テーマ : 連載小説 頼朝

第四章 骨肉の争い(62)【頼朝 陰の如く、雷霆の如し】

 朝日[あさひ]御前は頼朝[よりとも]の手を握ると優しくさすってから部屋を出た。今から静[しずか]御前のところに辛[つら]い嘘を吐[つ]きにいくのだ。
 頼朝は独り残った部屋の中で、ふと妻が触れた手に視線を落とした。朝日御前の癖だろうか。今までも幾度か今日のように手をさすってくれた。
 人生を共に歩む相手だが、これまで何度か朝日御前の心が離れていったことがあった。今も決して結ばれたころのように深い絆で繋[つな]がっているとは言い難い。それでも寄せては返す波のように、離れかけては戻ってくる。最後は、頼朝にそっと寄り添ってくれる。
 頼朝は妻の撫[な]でたところをなぞるように自身も撫でた。不思議と温かい気持ちになる。

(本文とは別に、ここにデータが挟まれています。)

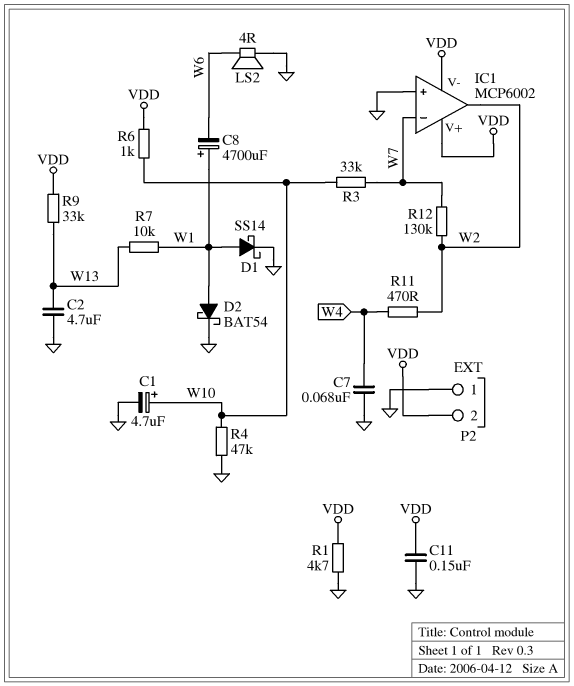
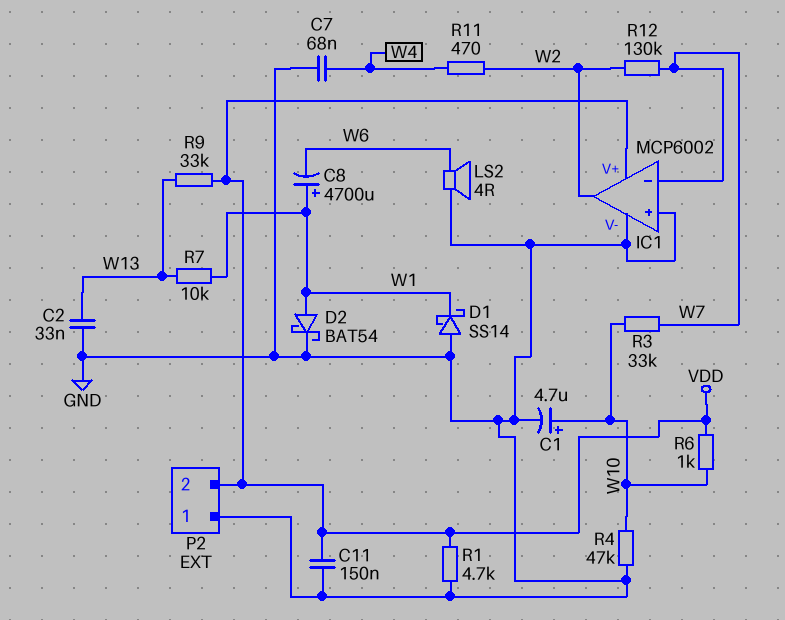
C2: 4.7uF (GND, W13) -> 33nF (GND, W13)
D1: schottky SS14 (A W1, K GND) -> schottky SS14 (A GND, K W1)
IC1 pin V-: VDD -> GND

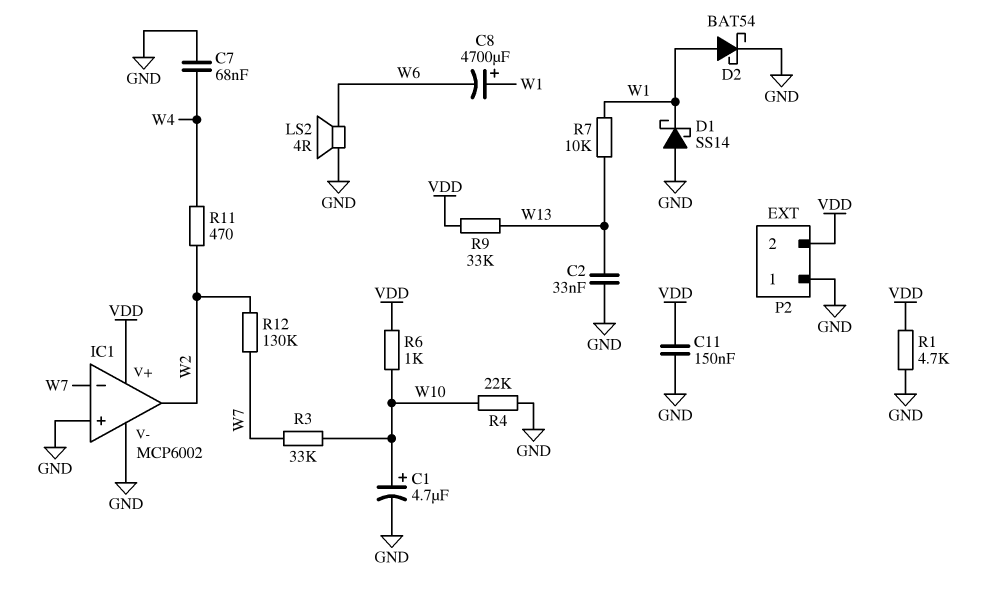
R4: 47k (GND, W10) -> 22k (GND, W10)

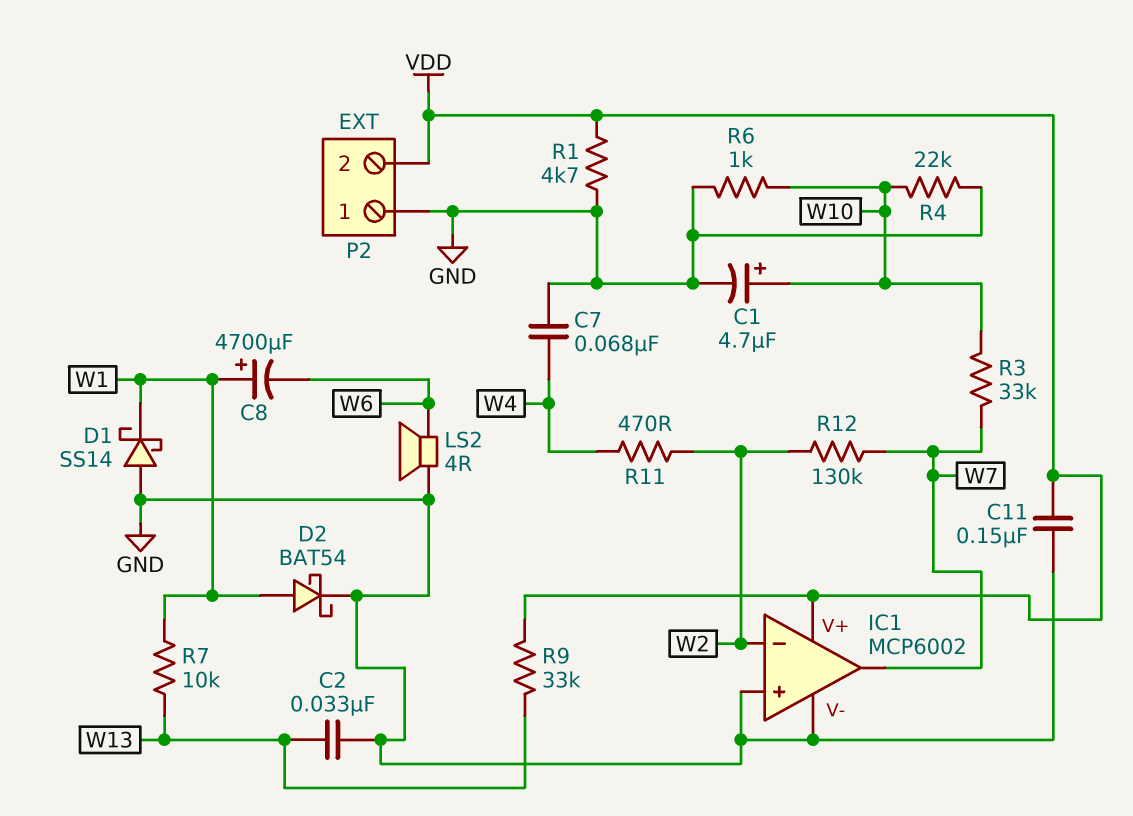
IC1 pin in-: W7 -> W2
IC1 pin out: W2 -> W7
R6: 1k (VDD, W10) -> 1k (GND, W10)

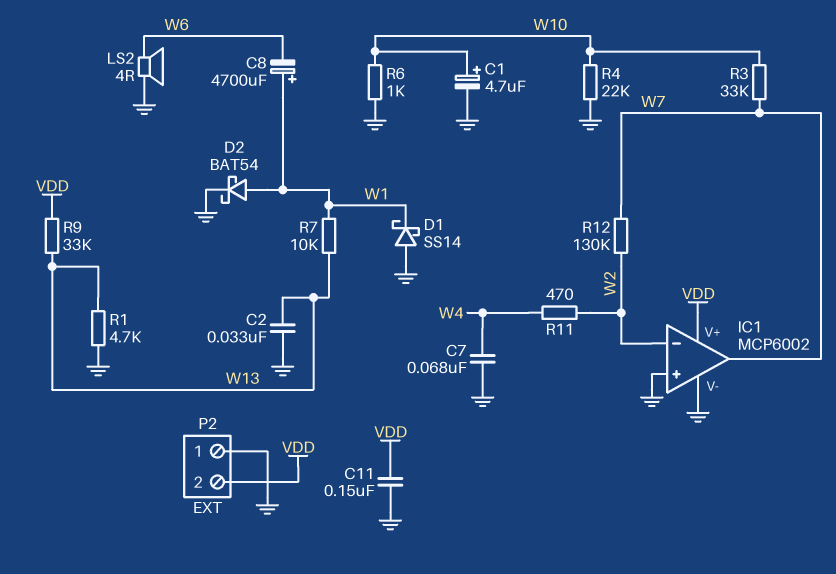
R1: 4.7k (GND, VDD) -> 4.7k (GND, W13)

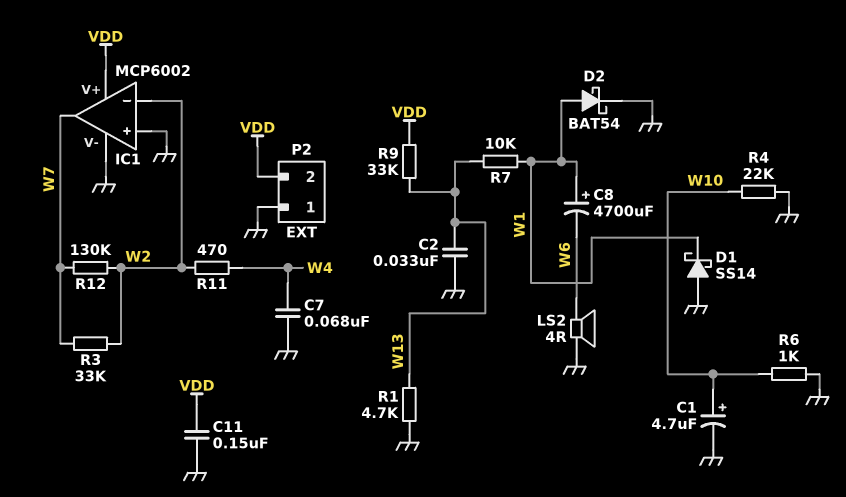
R3: 33k (W7, W10) -> 33k (W2, W7)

 館を去る前、さっき静御前の子守歌が聴こえてきたところまで歩み寄ってみたが、今はもう何も聴こえない。朝日御前が赤子の件を話して聞かせているのだろう。
 頼朝は安達邸を出た。
 夕暮れ過ぎ―――。
 赤子の供養のために写経をしているところに、朝日御前が訪ねてきて、人払いをした部屋の中で全てが終わったことを告げた。
 「そうか、終わったか。静はどうしておる」
 「落ち着いております。嘘を信じ、二度と会えずとも生きていてくれさえすればよいと、何度も私に礼を述べる姿が、切のうございました」
 「辛い役目をさせた」
 いいえ、と朝日御前は首を左右に振ったが、罪悪感に苛[さいな]まれているのは一目で知れた。しばらくはさぞ夢見が悪いだろう。

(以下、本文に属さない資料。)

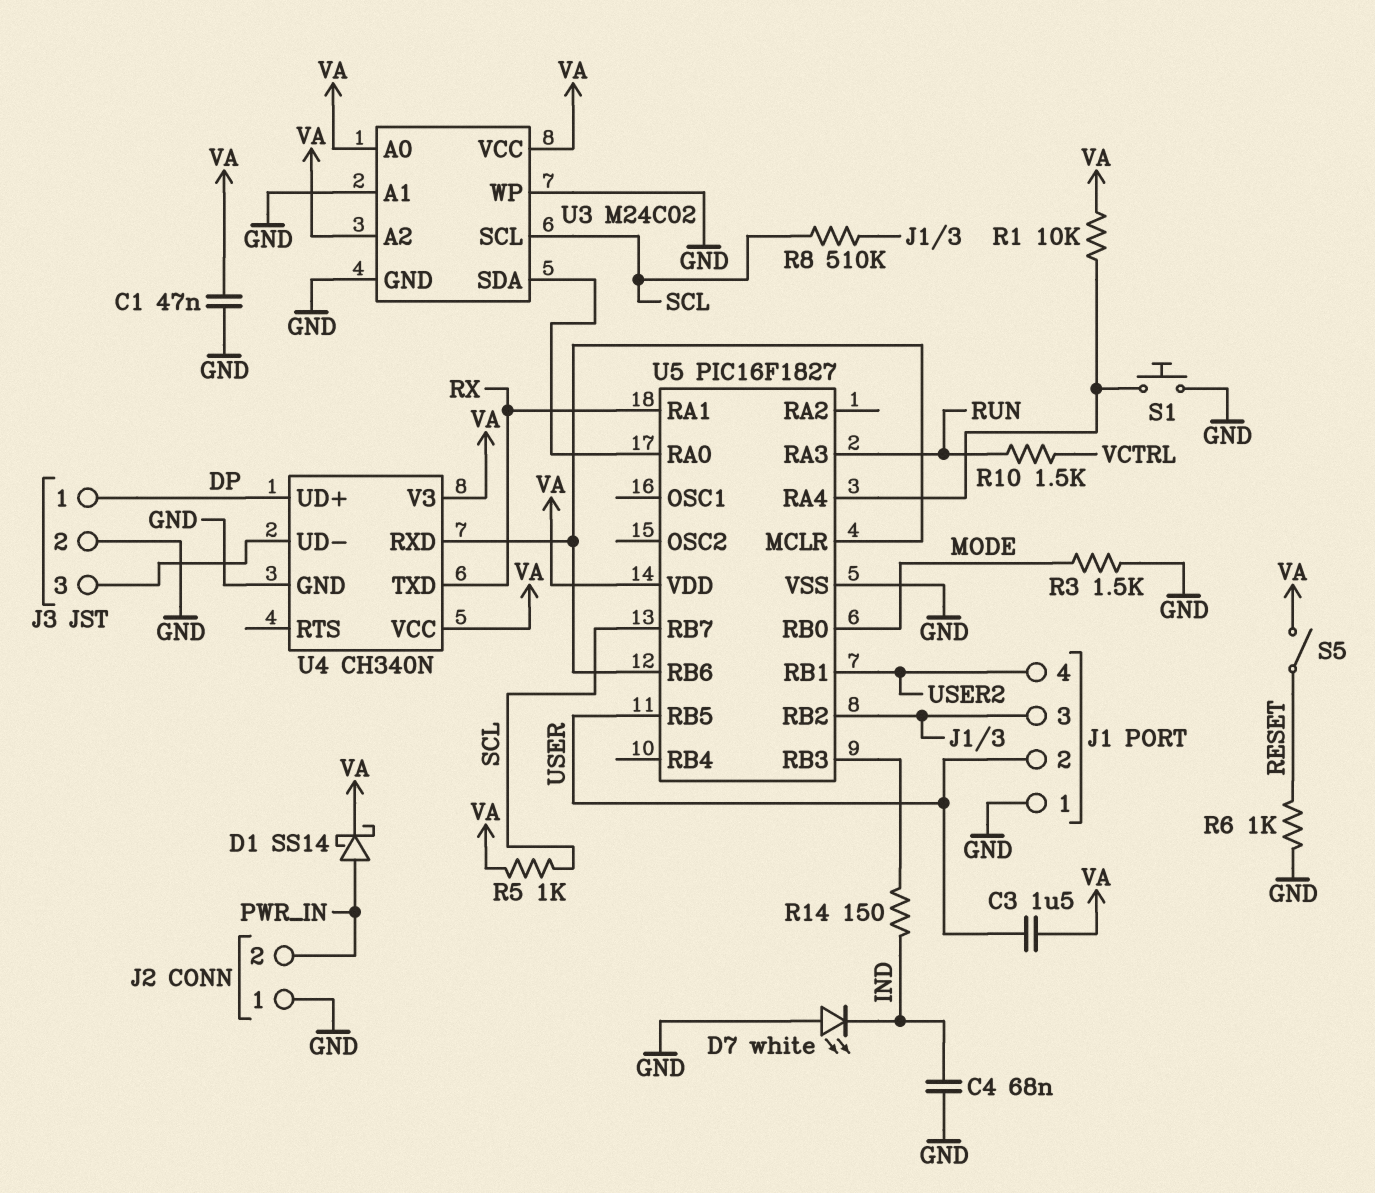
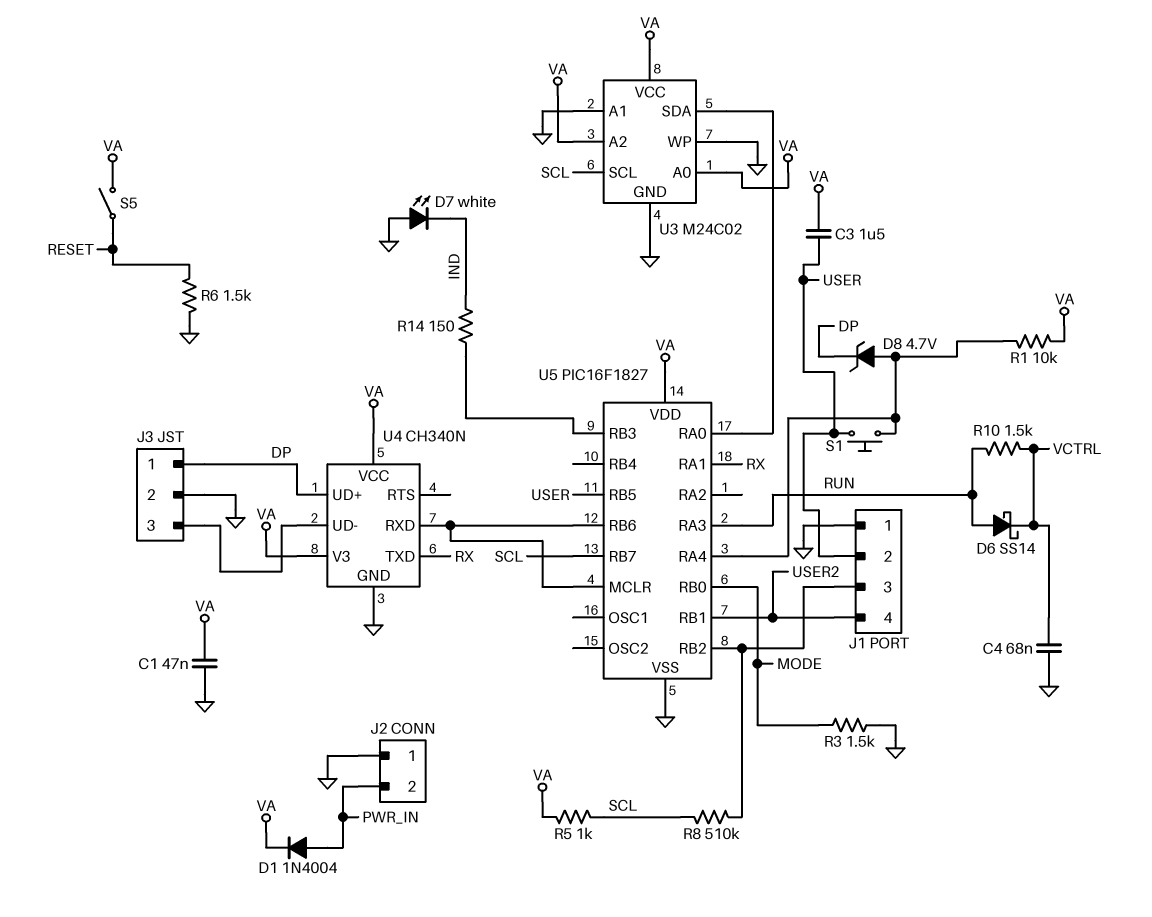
C4: 68nF (GND, IND) -> 68nF (GND, VCTRL)
D1: schottky SS14 (A PWR_IN, K VA) -> diode 1N4004 (A PWR_IN, K VA)
D6: none -> schottky SS14 (A RUN, K VCTRL)
D8: none -> zener 4.7V (A U5/RA4, K DP)
R6: 1k (GND, RESET) -> 1.5k (GND, RESET)
S1: button (GND, U5/RA4) -> button (U5/RA4, USER)

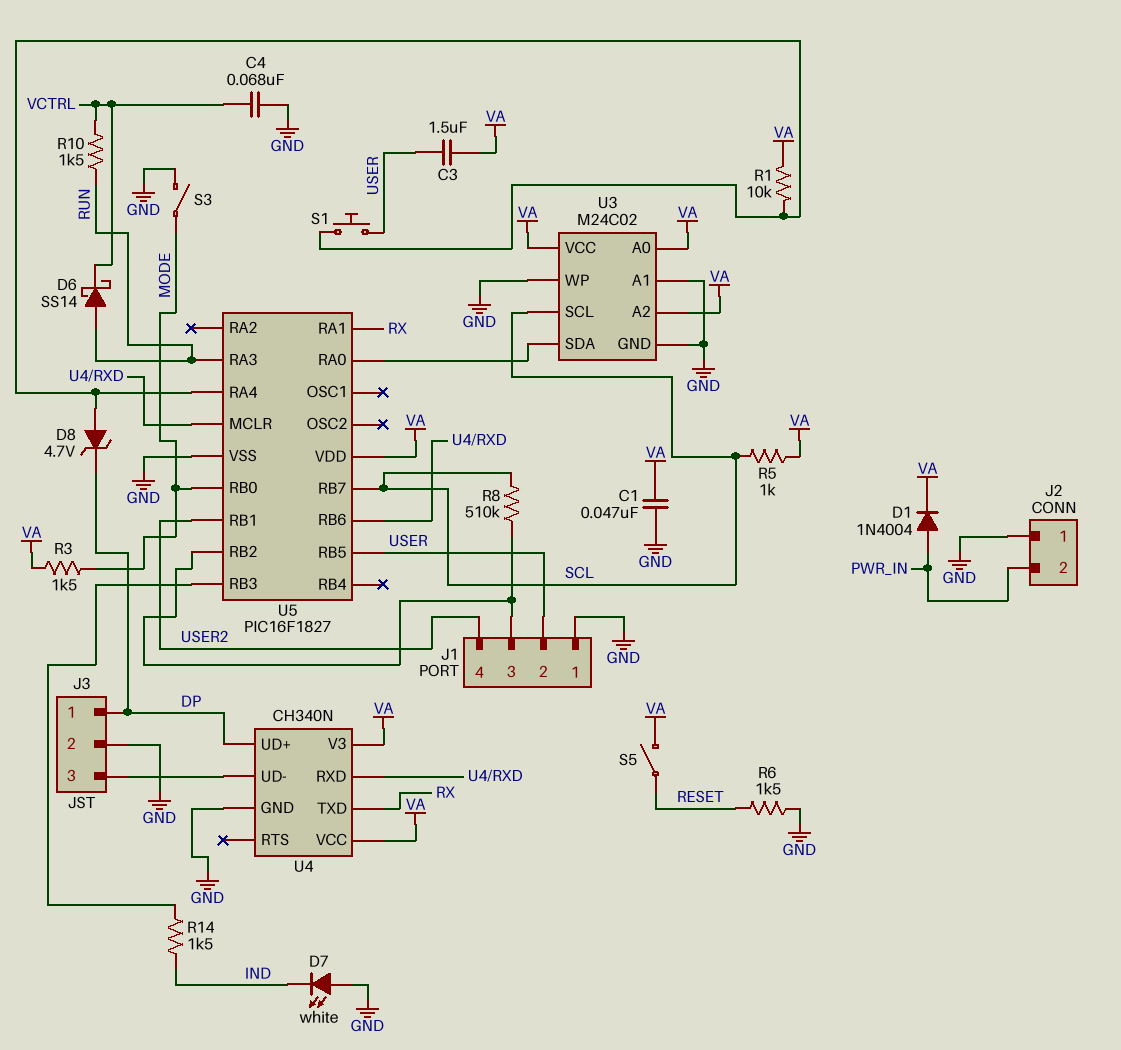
R3: 1.5k (GND, MODE) -> 1.5k (MODE, VA)
R14: 150 (IND, U5/RB3) -> 1.5k (IND, U5/RB3)
S3: none -> switch (GND, MODE)

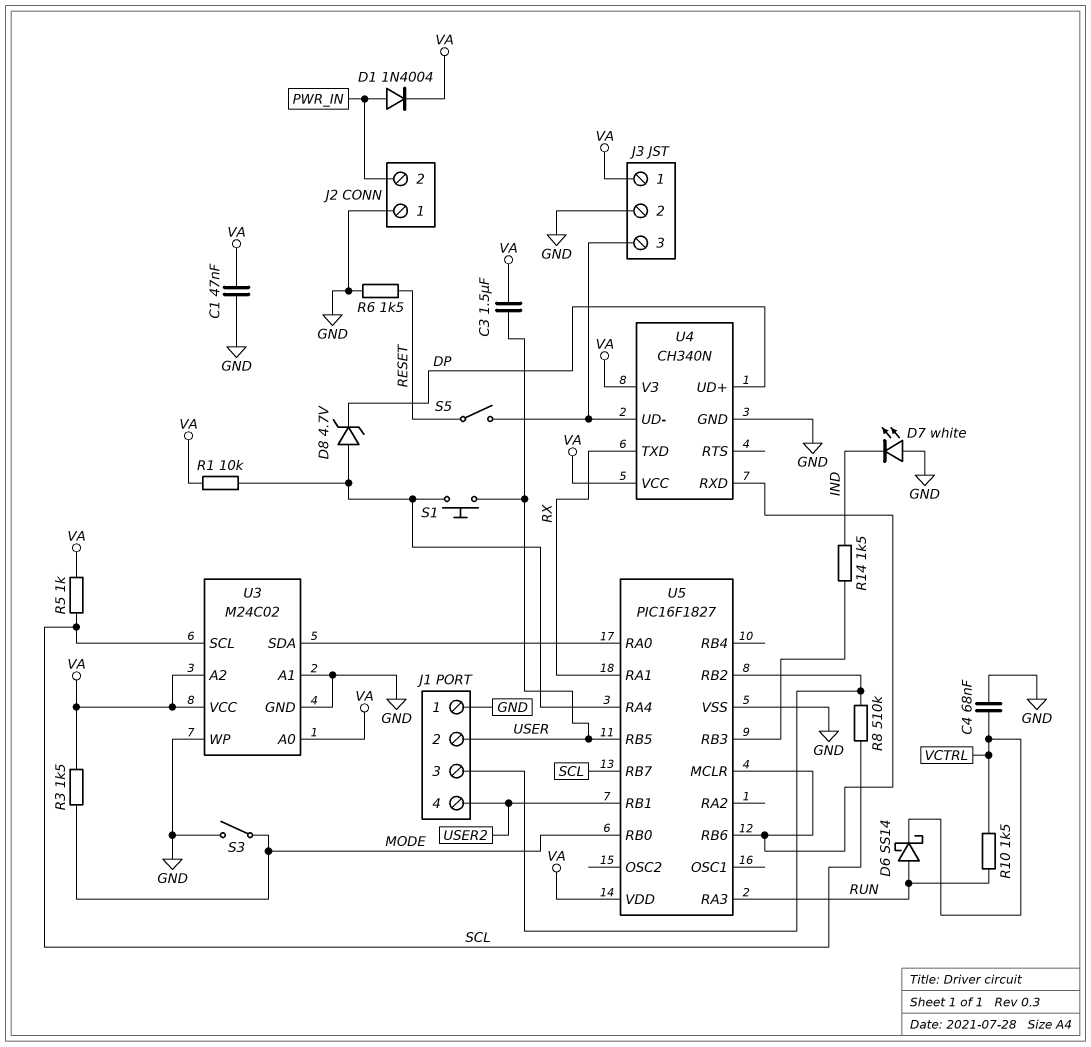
J3 pin 1: DP -> VA
S5: switch (RESET, VA) -> switch (J3/3, RESET)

 「そなたに嘘を吐かせてしまったが、その罪は吾[われ]のものだ。新三郎の赤子殺しの罪もこの頼朝のものだ。鎌倉のおおよそ全ての罪は、『鎌倉殿』が背負うゆえ、誰も案ずることはない」
 「いいえ」
 朝日御前はもう一度首を横に振る。
 「共に背負うために三郎様の妻になったのです」
 「共に背負えば地獄に落ちるぞ」
 「貴方のいない極楽より、私には価値ある場所でございます」
 頼朝は少し驚いた。頬が熱くなる。
 「清盛[きよもり]にも会えるな」
 「会いとうございませぬ」
 二人は目を見交わして笑った。
 九月中旬、静御前と母の磯禅師[いそのぜんじ]は、朝日御前と龍[たつ]姫に見送られ、鎌倉を去っていった。